Die vier großen Stromnetzbetreiber warnten unterdessen vor „großflächigen Versorgungsausfällen“ durch den Ausstieg aus der Atomenergie. Während der Sommermonate werde die Situation wohl noch beherrschbar sein, im Winter sei aber vor allem in Süddeutschland eine stabile Stromversorgung nicht mehr gewährleistet. Das teilten die Gesellschaften EnBW Transportnetze AG (Karlsruhe), 50hertz (Berlin), Amprion (Dortmund) und Tennet (Bayreuth) am Sonntag mit.
Der Chef der Bundesnetzagentur, Matthias Kurth, hatte zuletzt hingegen Sorgen vor einem „Blackout“ zurückgewiesen. „Die Lage ist kritisch, aber dennoch beherrschbar“, sagte Kurth am Wochenende der „Passauer Neuen Presse“.
Der stellvertretende Fraktionschef der SPD-Fraktion, Ulrich Kelber, sagte der dpa: „Wir haben keinen Kapazitätsengpass.“ Man müsse aber darauf achten, dass in den jeweiligen Netzen genügend Strom sei. Das sei Aufgabe der Netzbetreiber. „Sie sagen, es ist beherrschbar.“ Spekulationen über einen drohenden Blackout bezeichnete er als „hochgradig unseriös“.

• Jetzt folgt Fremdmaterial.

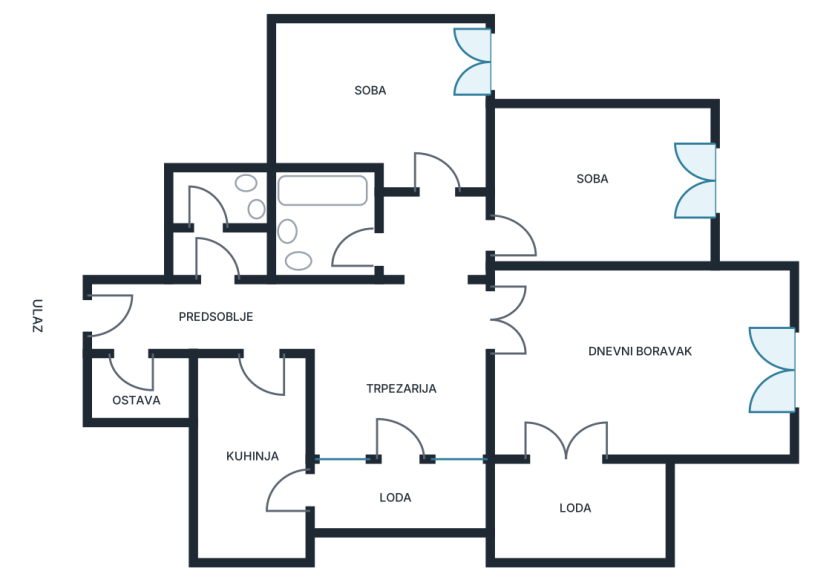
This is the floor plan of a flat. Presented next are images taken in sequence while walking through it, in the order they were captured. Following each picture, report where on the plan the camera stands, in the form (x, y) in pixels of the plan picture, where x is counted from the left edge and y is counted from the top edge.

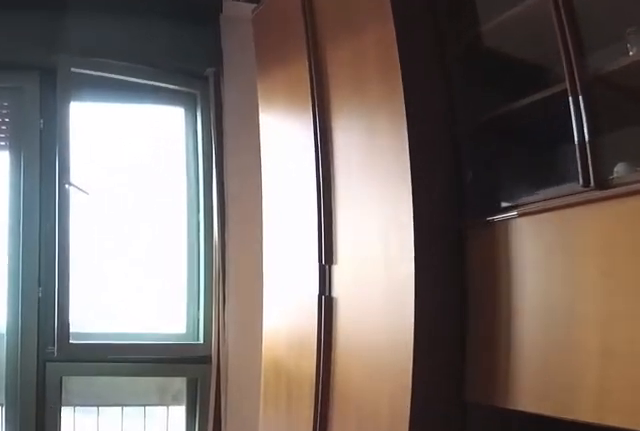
(607, 347)
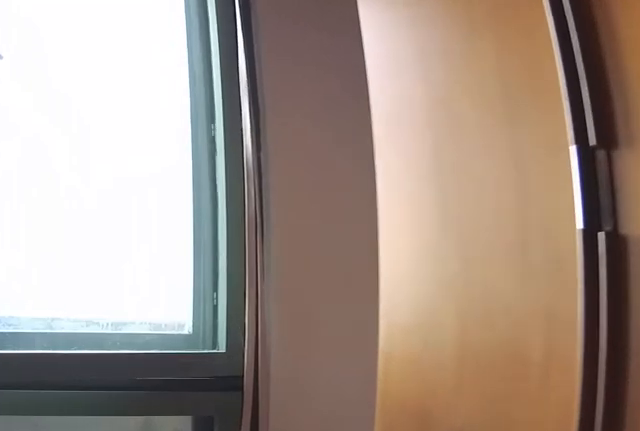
(673, 361)
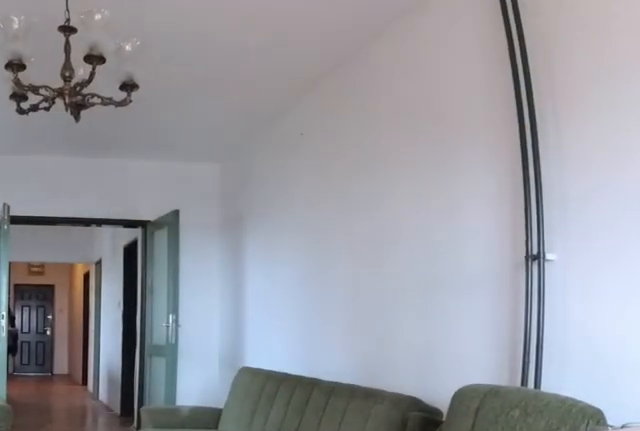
(761, 372)
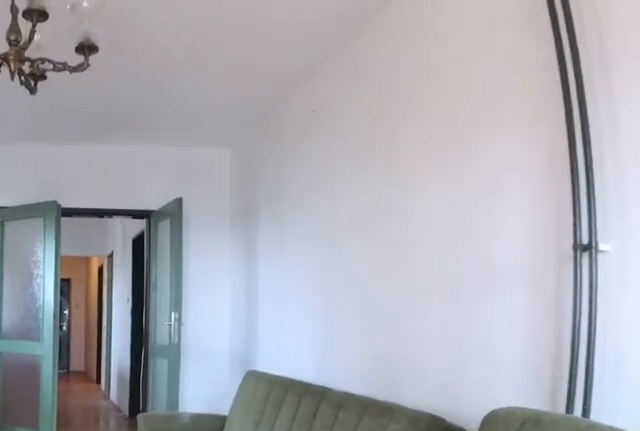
(751, 372)
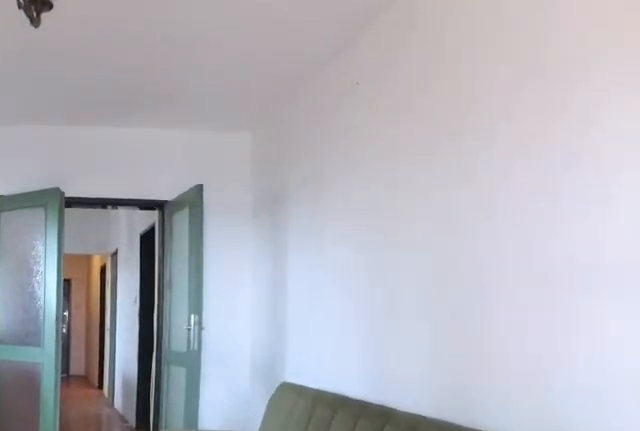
(720, 370)
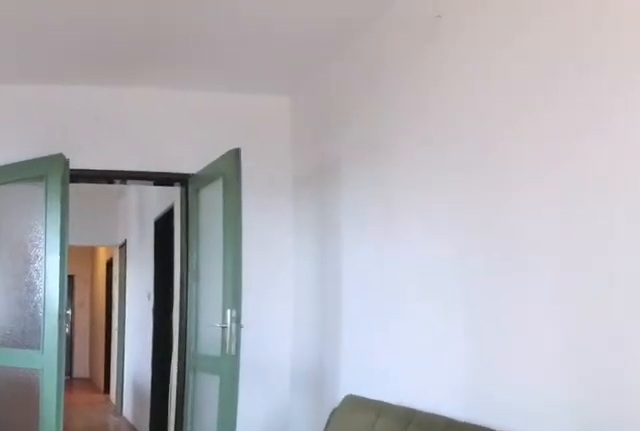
(677, 370)
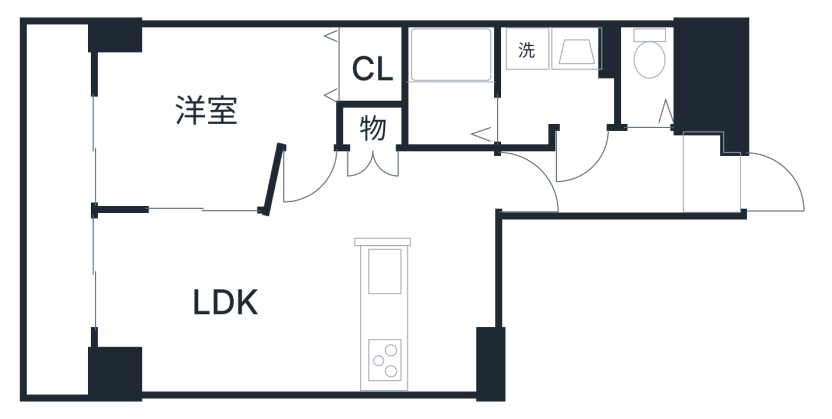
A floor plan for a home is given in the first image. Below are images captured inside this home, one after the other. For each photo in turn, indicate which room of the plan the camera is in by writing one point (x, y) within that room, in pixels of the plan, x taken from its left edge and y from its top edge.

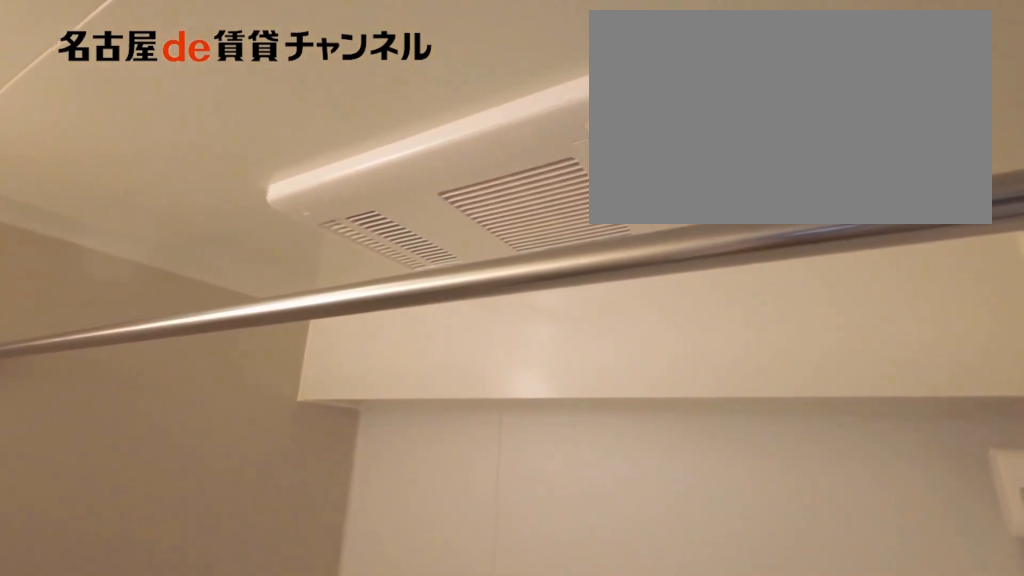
(448, 89)
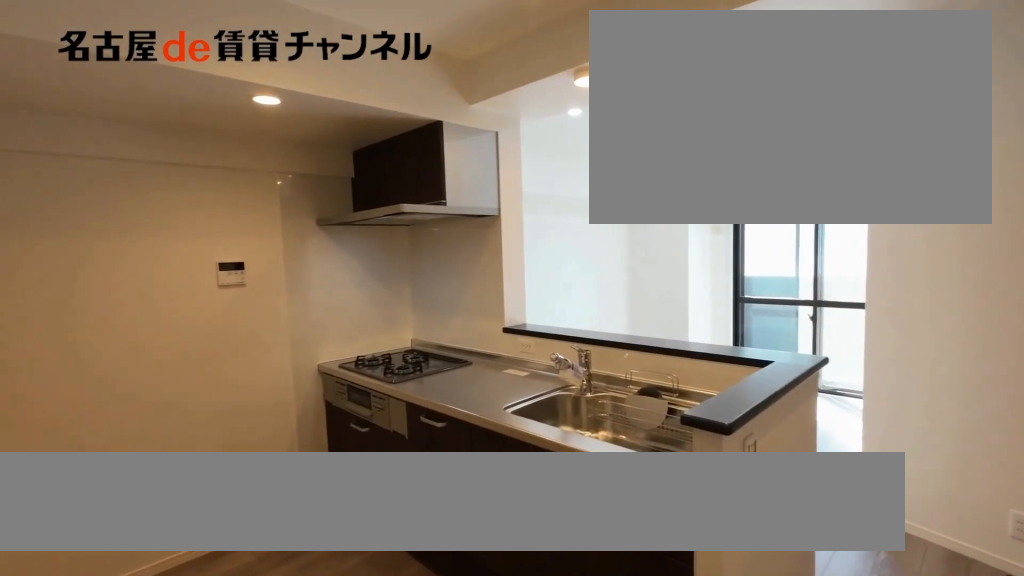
(426, 320)
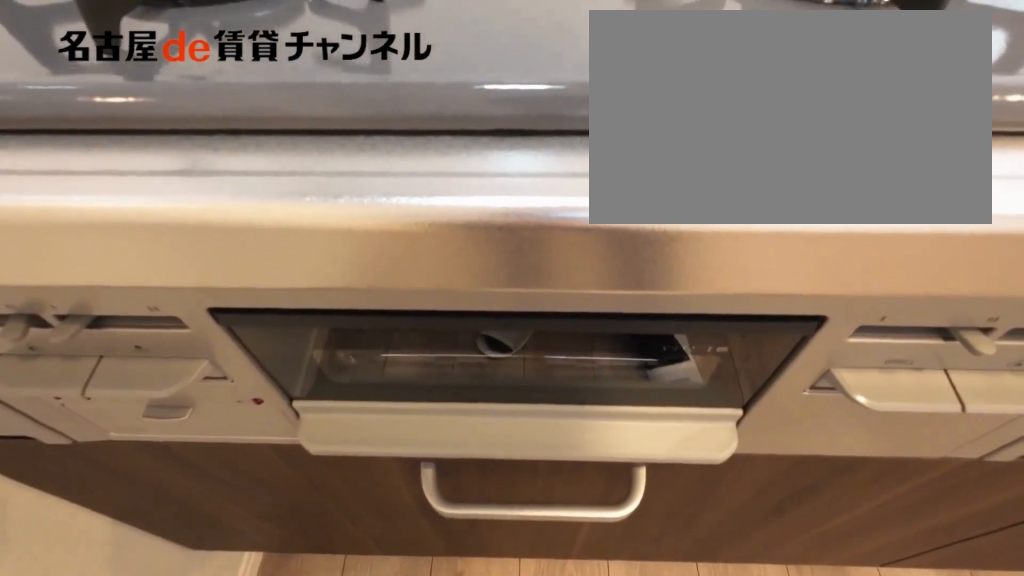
(426, 320)
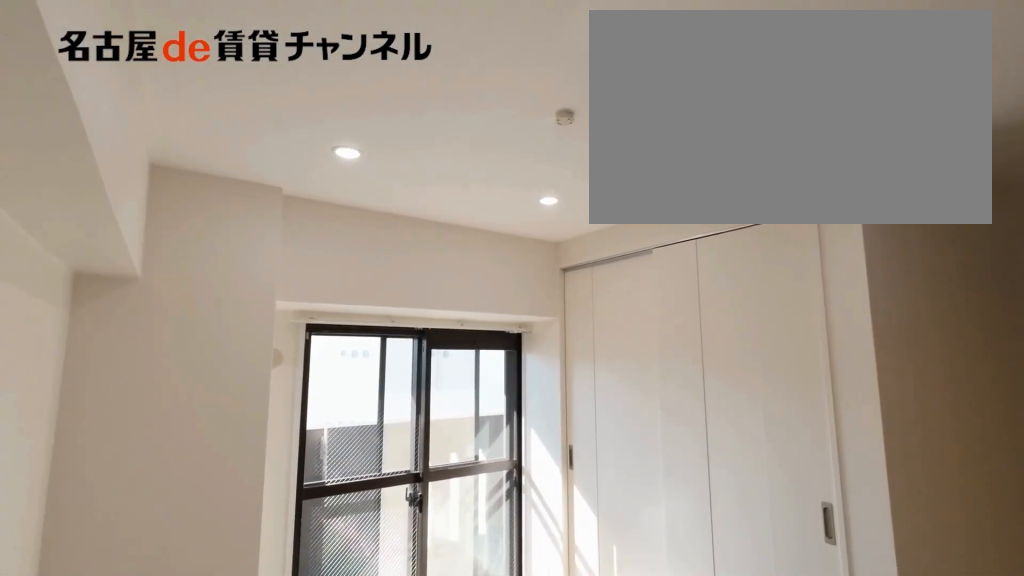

Grünen-Fraktionschef Jürgen Trittin sagte der dpa: „Es wird nach unserer Auffassung keine Probleme geben.“ Nach Einschätzung des energiepolitischen Sprechers der FDP-Bundestagsfraktion, Klaus Breil, könnte es aber zu Engpässen kommen. „Die Lage ist sehr angespannt“, sagte er. „Wenn die Wetterlage nicht mitspielt und wenn der Bedarf besonders hoch ist, kann es sein, dass es knapp wird.“ Er sei aber „verhalten optimistisch“, dass die Lage beherrschbar bleibe.
Unterdessen diskutieren Politik und Wirtschaft über den passenden Zeitpunkt für einen Atomausstieg. Am Freitagabend hatte die CSU als erste der drei Berliner Koalitionsparteien ein konkretes Datum gesetzt - das Jahr 2022. SPD-Chef Sigmar Gabriel warf der Koalition Konzeptionslosigkeit beim Atomausstieg vor. Die SPD halte ein Abschalten aller Kernkraftwerke zwischen 2015 und 2020 für möglich. Linke-Chefin Gesine Lötzsch forderte einen Atomausstieg bis 2014.
Die Grünen warfen Merkel vor, in der Atomausstiegs-Debatte „einen Schritt vor anzudeuten und drei zurück zu marschieren“. Trittin sagte: „Ein Atomausstieg 2022 möglichst mit Revisionsklauseln ist nichts weiter als das Bemühen, sich doch noch eine Hintertür offen zu halten.“ Ein konsequenter Ausbau der erneuerbaren Energien lasse technisch und rechtlich einen Ausstieg bis spätestens 2017 zu. Er erwarte, dass Merkel bei dem nächsten Treffen der Partei- und Fraktionschefs am 30. Mai ein verhandlungsfähiges Angebot vorlege, das ein festes Ausstiegsdatum vorsehe, sagte Trittin.
Der Leiter der Energiekommission beim SPD-Parteivorstand, Thorsten Schäfer-Gümbel, sagte am Sonntag: „Das Energiepapier der CSU zeigt die ganze Hilflosigkeit der Partei. Statt konkreter Maßnahmen gibt es nur vage Andeutungen. Und der einzige Punkt, an dem die CSU konkret wird, ist ein handfester Skandal: Horst Seehofer und seine Parteifreunde setzen weiterhin ganz auf Gorleben und verweigern sich einer ergebnisoffenen Endlager-Suche auch in Bayern.“
Der frühere Siemens-Chef Klaus Kleinfeld warnte vor Risiken eines schnellen Atomausstiegs. „Eine radikal veränderte Energiepolitik kann zum Risiko für die industrielle Entwicklung in Deutschland werden“, sagte der heutige Vorstandschef des Aluminiumkonzerns Alcoa der „Welt am Sonntag“. Der Präsident des Bundesverbandes der Deutschen Industrie (BDI), Hans-Peter Keitel, sagte dem Berliner „Tagesspiegel“ (Montag): „Wir tragen den Ausstieg aus der Kernkraft mit.“ Allerdings seien Alternativen nötig, die Klima, Verbraucher und Wirtschaft nicht über Gebühr belasteten.